■ Exercise aim
Keep the pictures out. Copy every line of the listing exactly.

■ Data block
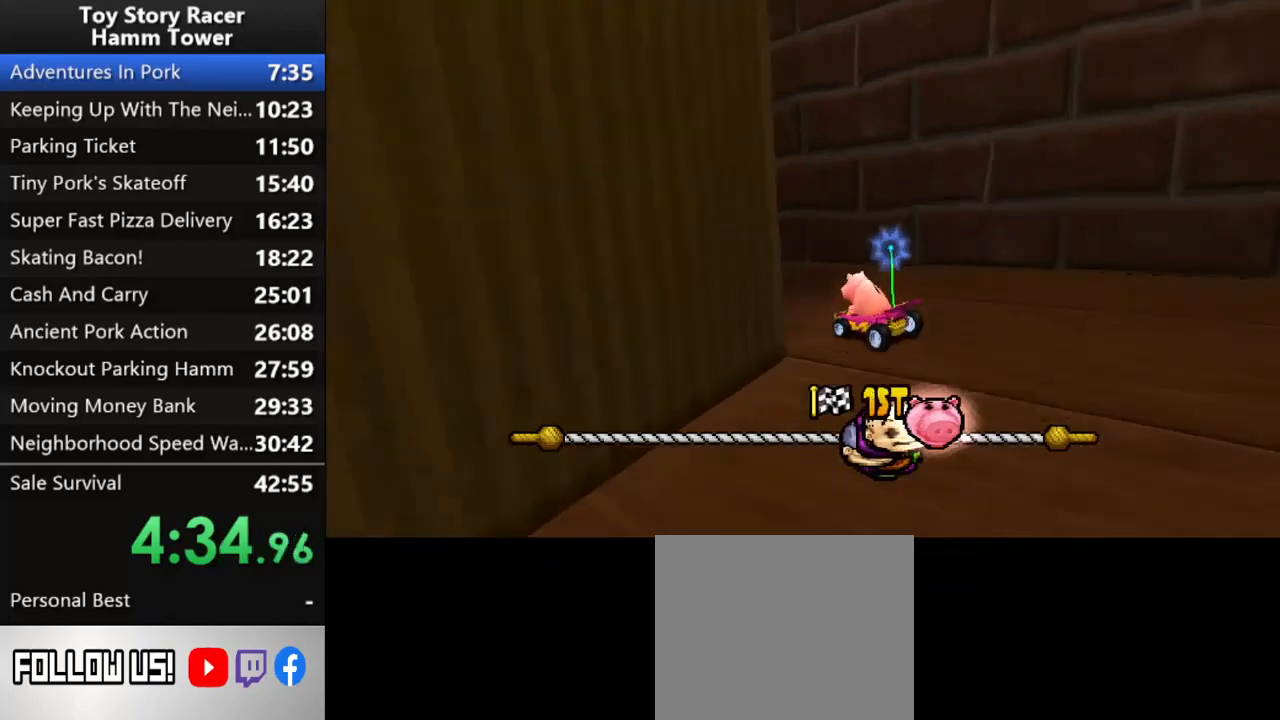
{"dt_ms": 500, "buttons": ["CROSS", "DPAD_LEFT"], "right_stick": "center", "events": [[17, "DPAD_LEFT", "up"], [333, "DPAD_LEFT", "down"]]}
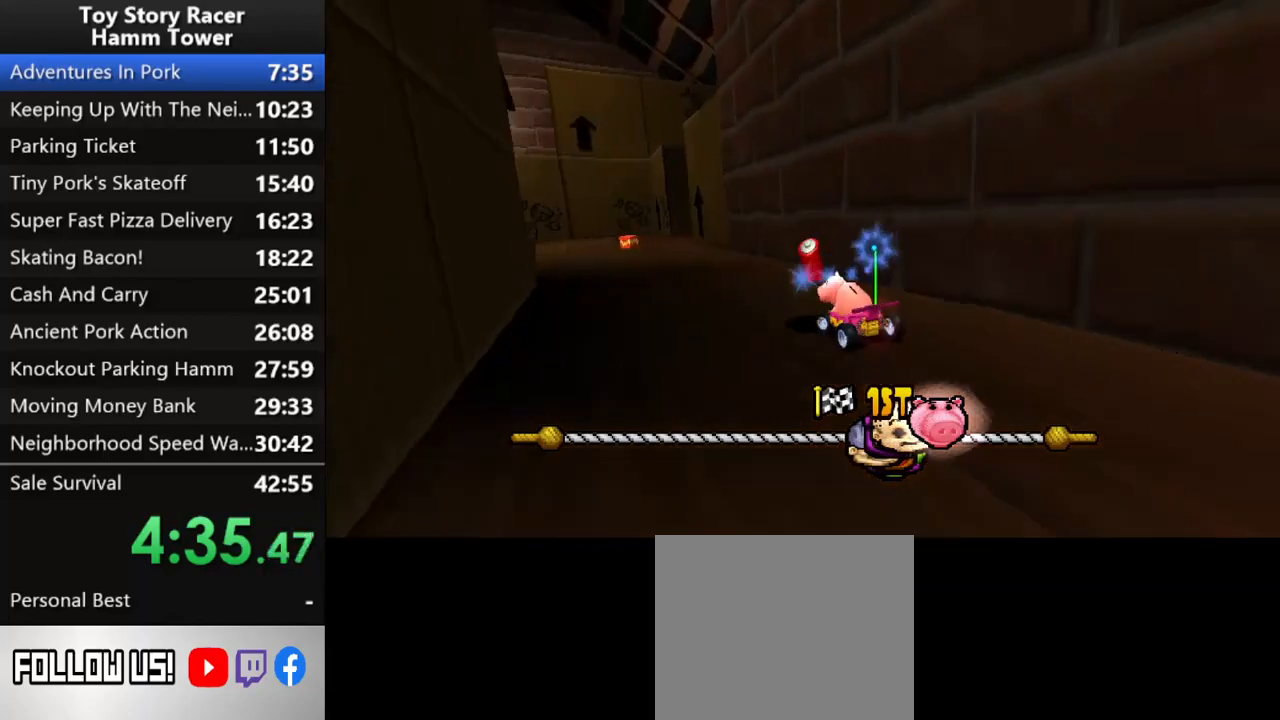
{"dt_ms": 500, "buttons": ["CROSS", "DPAD_LEFT"], "right_stick": "center", "events": [[17, "DPAD_LEFT", "up"], [250, "DPAD_LEFT", "down"]]}
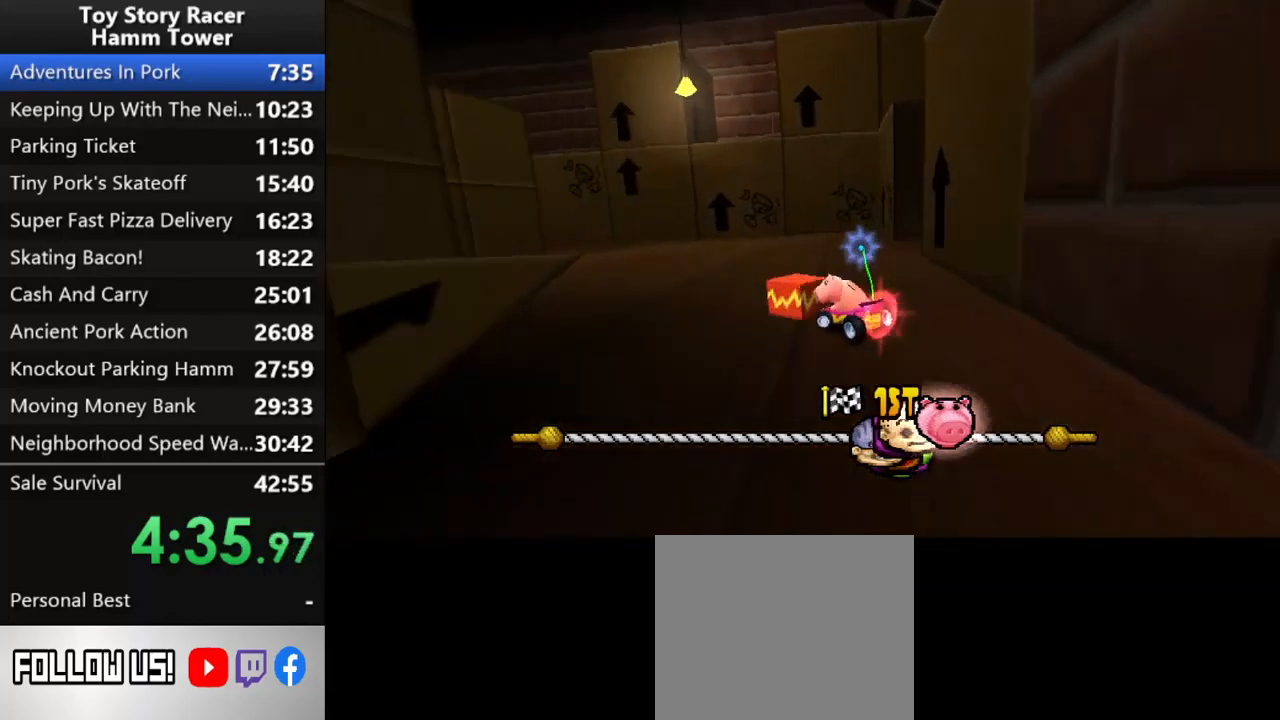
{"dt_ms": 500, "buttons": ["CROSS", "DPAD_LEFT"], "right_stick": "center", "events": [[167, "DPAD_LEFT", "up"], [250, "DPAD_LEFT", "down"], [350, "DPAD_LEFT", "up"], [450, "DPAD_LEFT", "down"]]}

■ Result below
{"dt_ms": 500, "buttons": ["CROSS", "DPAD_LEFT"], "right_stick": "center", "events": [[17, "DPAD_LEFT", "up"], [333, "DPAD_LEFT", "down"]]}
{"dt_ms": 500, "buttons": ["CROSS", "DPAD_LEFT"], "right_stick": "center", "events": [[17, "DPAD_LEFT", "up"], [250, "DPAD_LEFT", "down"]]}
{"dt_ms": 500, "buttons": ["CROSS", "DPAD_LEFT"], "right_stick": "center", "events": [[167, "DPAD_LEFT", "up"], [250, "DPAD_LEFT", "down"], [350, "DPAD_LEFT", "up"], [450, "DPAD_LEFT", "down"]]}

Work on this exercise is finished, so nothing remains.